Royal Dutch Shell was the largest company in the world in 2009. Shell is also the most carbon intensive oil company in the world, that is, it generates more carbon emissions on average per barrel of oil than any other company and that carbon intensity is likely to increase rather than decrease because of its reliance on liquefied natural gas, its investment in oil sands and oil shale, and its practice of gas flaring in Nigeria.
Shell's practice of flaring gas from oil wells in Nigeria, which it continues decades after it was banned, contributes needlessly and wastefully to greenhouse gas emissions. Moreover Shell has presented its use of gas to push out inaccessible oil from oilfields in the North Sea as a way of reducing its greenhouse gas emissions by 'burying the gas'.
Shell promotes its token efforts to reduce greenhouse emissions as evidence of its green credentials. Like BP it was originally a member of the Global Climate Coalition. It is also member of the US Climate Action Partnership which has called 'on the federal government to quickly enact strong national legislation to require significant reductions of greenhouse gas emissions'.
However according to Friends of the Earth and other groups, Shell lobbies behind the scenes to weaken US global warming legislation and is an active member of European lobby groups that are doing the same in Europe.
A leaked document shows that Shell knew about the greenhouse effect and its contribution to it as early 1988. It states that if the trend of increasing carbon dioxide emissions continued then the concentraton in the atmosphere would double by the third quarter of the twenty first century and "the most sophisticated geophysical models" predict this would result in a warming of 1.3-3.3 degrees Celcius. It noted that this could revive interest in conservation, renewables and nuclear energy as well as "pressure group activity" targeting the energy industry.
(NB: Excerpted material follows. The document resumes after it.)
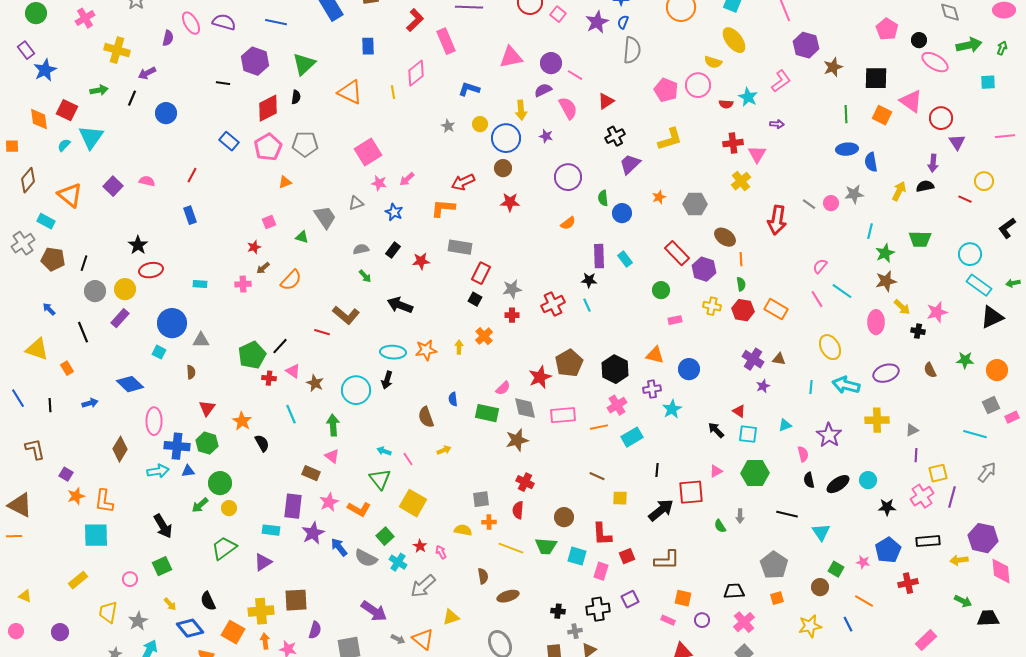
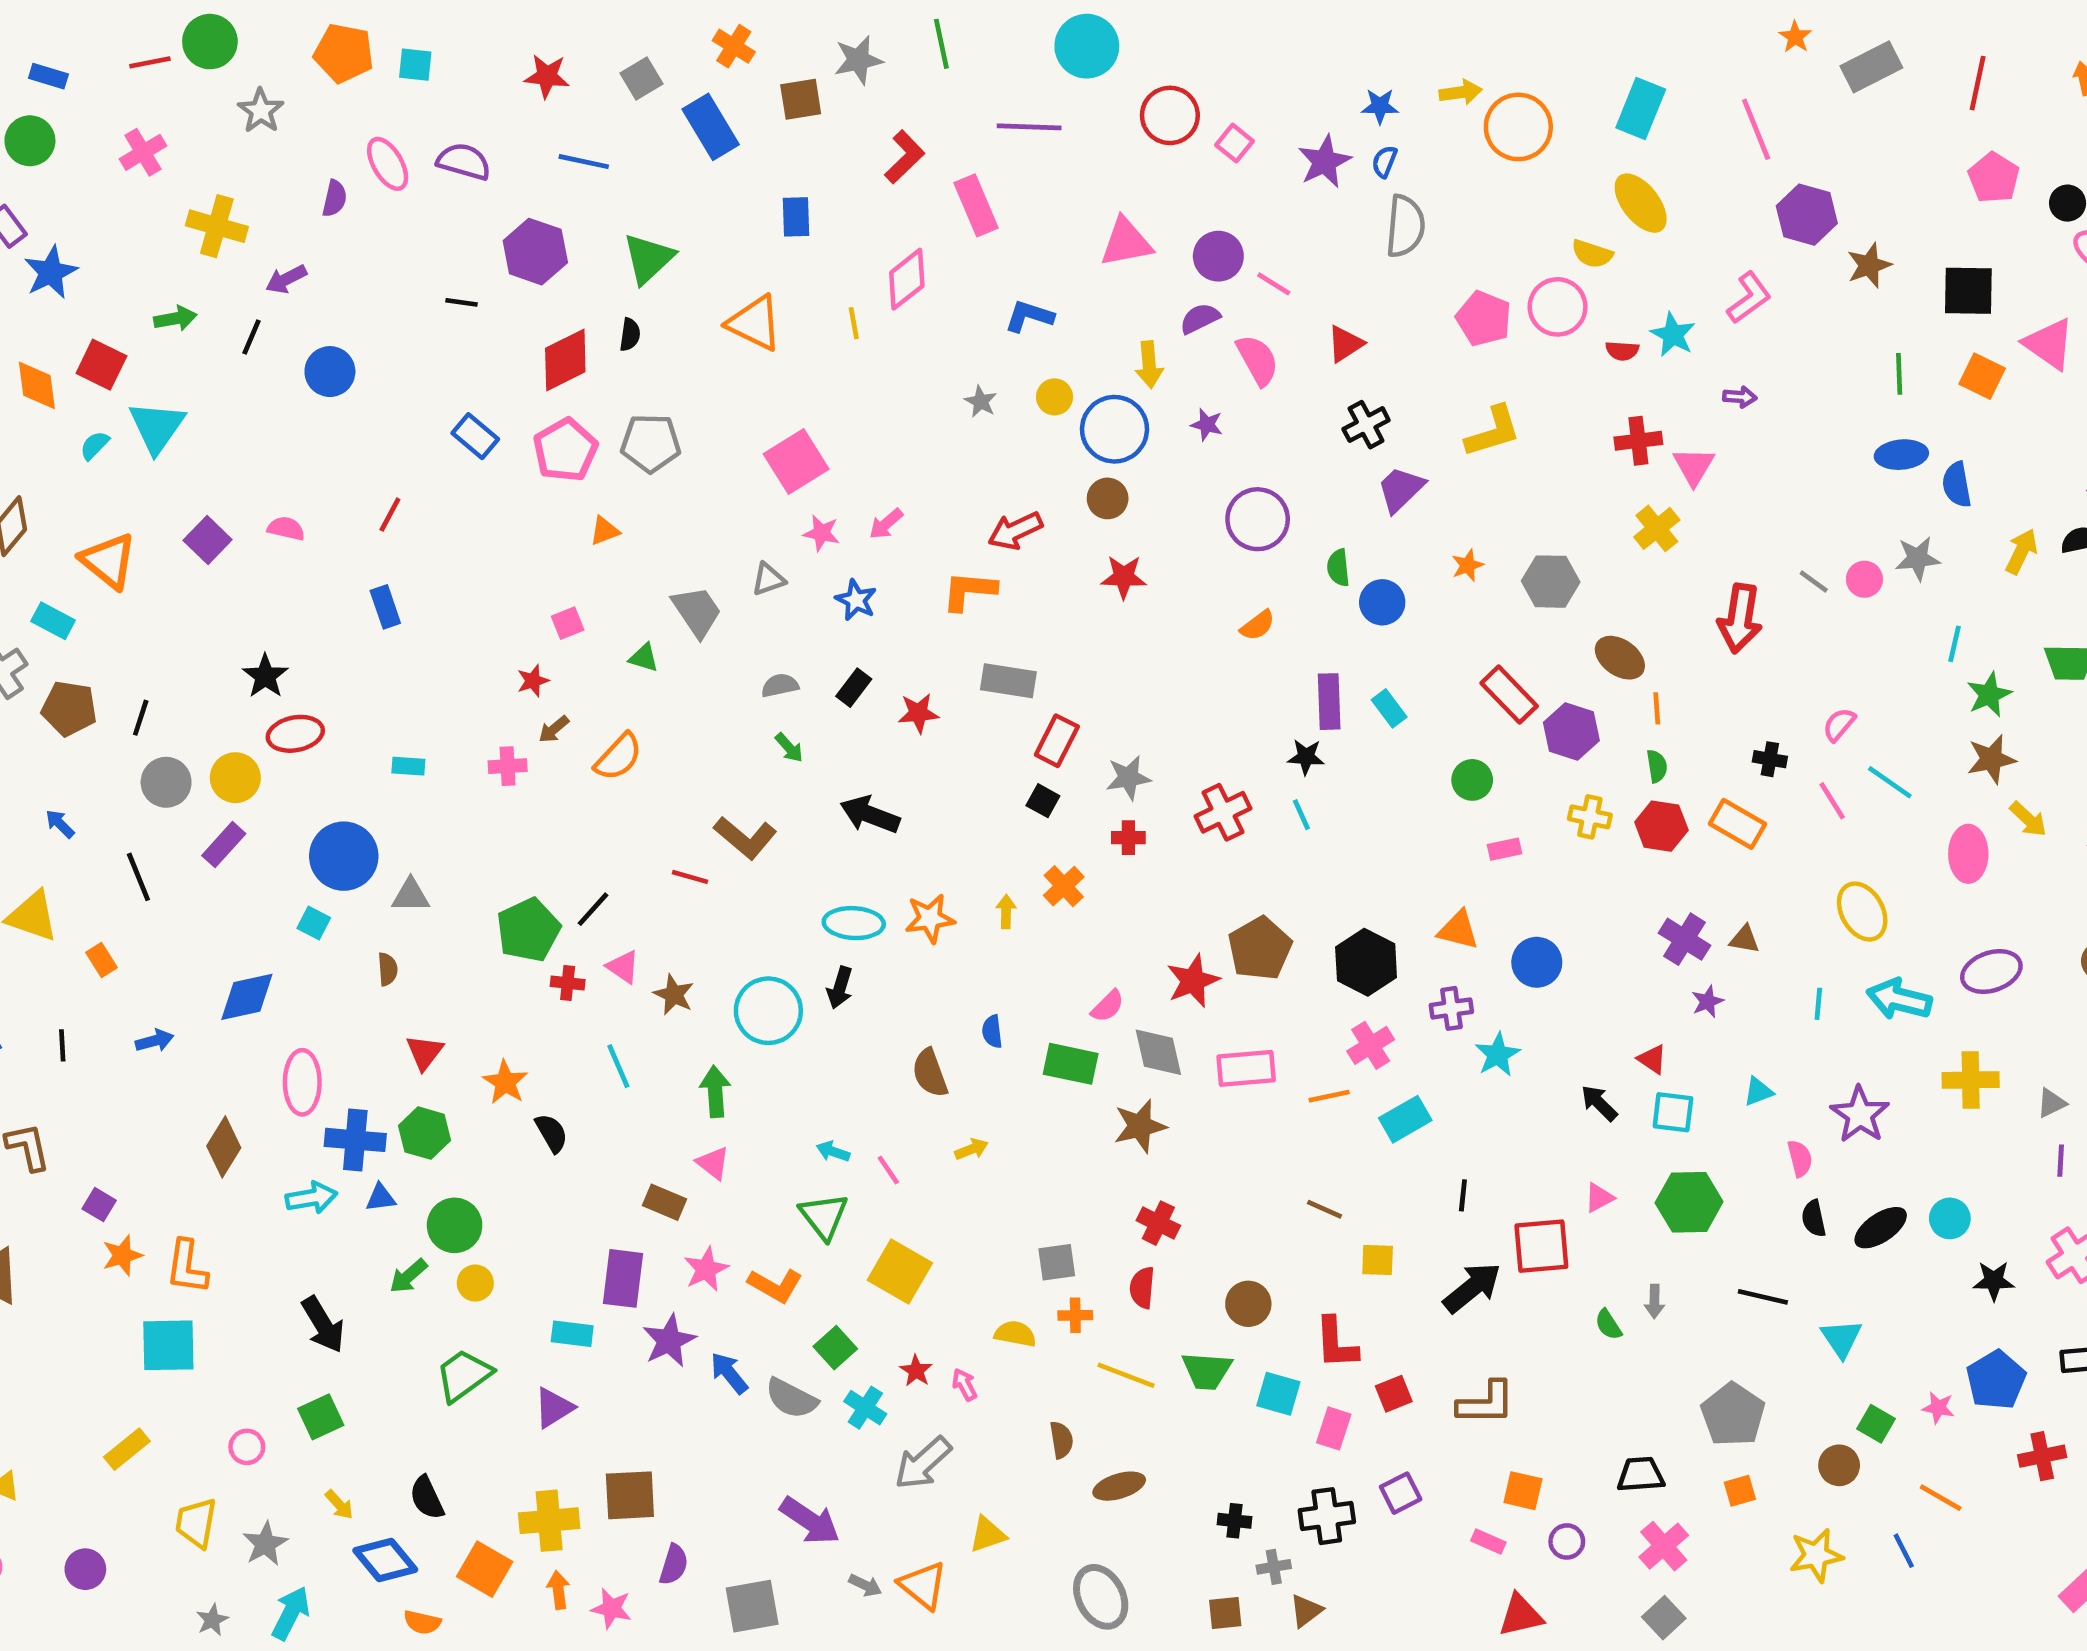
black cross: (918, 331) -> (1770, 759), moved
blue diamond: (130, 384) -> (247, 997), turned -56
The report noted that the consequential changes "may be the greatest in recorded history" and alter the habitability of some regions requiring "adaptation, migration and replacement" all of which would be "costly and uncertain". It also recognised that there would be "changes in ecosystem stability, disturbance of ecosystem structure and funciton and even local disappearance of specific ecosystems or habitat distruction..."
Despite this knowledge, Shell continued to expand its fossil fuel production and focus on its improving its image and reputation. It proposed to do this by using advertisements to emphasise the small environmental actions was taking, such as investments in renewables, rather than defending its central fossil fuel activities.
In an advertisement in the Financial Times in 2000 headlined 'Cloud the Issue or Clean the Air' Shell declared that 'action needs to be taken now' and that it was committed to meeting agreed Kyoto targets for greenhouse emission standards. However this does not mean it will reduce sales of petrol. Rather it is talking about its own use of fossil fuels not the fossil fuels it sells which 'alone accounts for more carbon dioxin that most countries in the world'. In other ads Shell makes much of its commitment to renewable energy but, according to Kenny Bruno from CorpWatch, 'Shell spends a miniscule 0.6% of its annual investments on renewables'.
In 2007 Shell advertised in European newspapers and magazines that "we use our waste CO2 to grow flowers". In fact it was only doing this at one refinery, amounting to 0.35 percent of its total CO2 emissions. Friends of the Earth successfully complained in the UK and the Netherlands that the advertisment was misleading.
In the lead up to the Copenhagen UN conference on climate change Shell ran advertisements, sponsored print supplements, research and conferences to show how it was onside with climate change action and to portray itself as developing new technologies with reduced greenhouse emissions. However, a study by environmental auditing company Management & Excellence found that Shell's actual environmental performance was the worst amongst the ten largest oil companies, worse even that ExxonMobil.
Shell invested over $1 billion in wind energy compared with $10 billion in Canadian tar sands. In 2008 the UK Advertising Standards Authority (ASA) upheld a WWF complaint against a Shell advertisement in the Financial Times that claimed its investment in Canadian tar sands was a contribution to a 'sustainable' energy future. In fact oil from tar sands contributes far more greenhouse gas emissions than standard oil. That year Shell withdrew from its proposed investment in an offshore wind farm in the UK. Then in 2009 Shell decided it would no longer invest in renewable energy technologies — solar, wind, hydropower — because they were not economic.
2009 Climate Greenwash Awards "for making misleading claims about action to tackle climate change while withdrawing investments from renewable energy supplies, flaring gas in Nigeria and supporting dirty energy supplies like tar sands".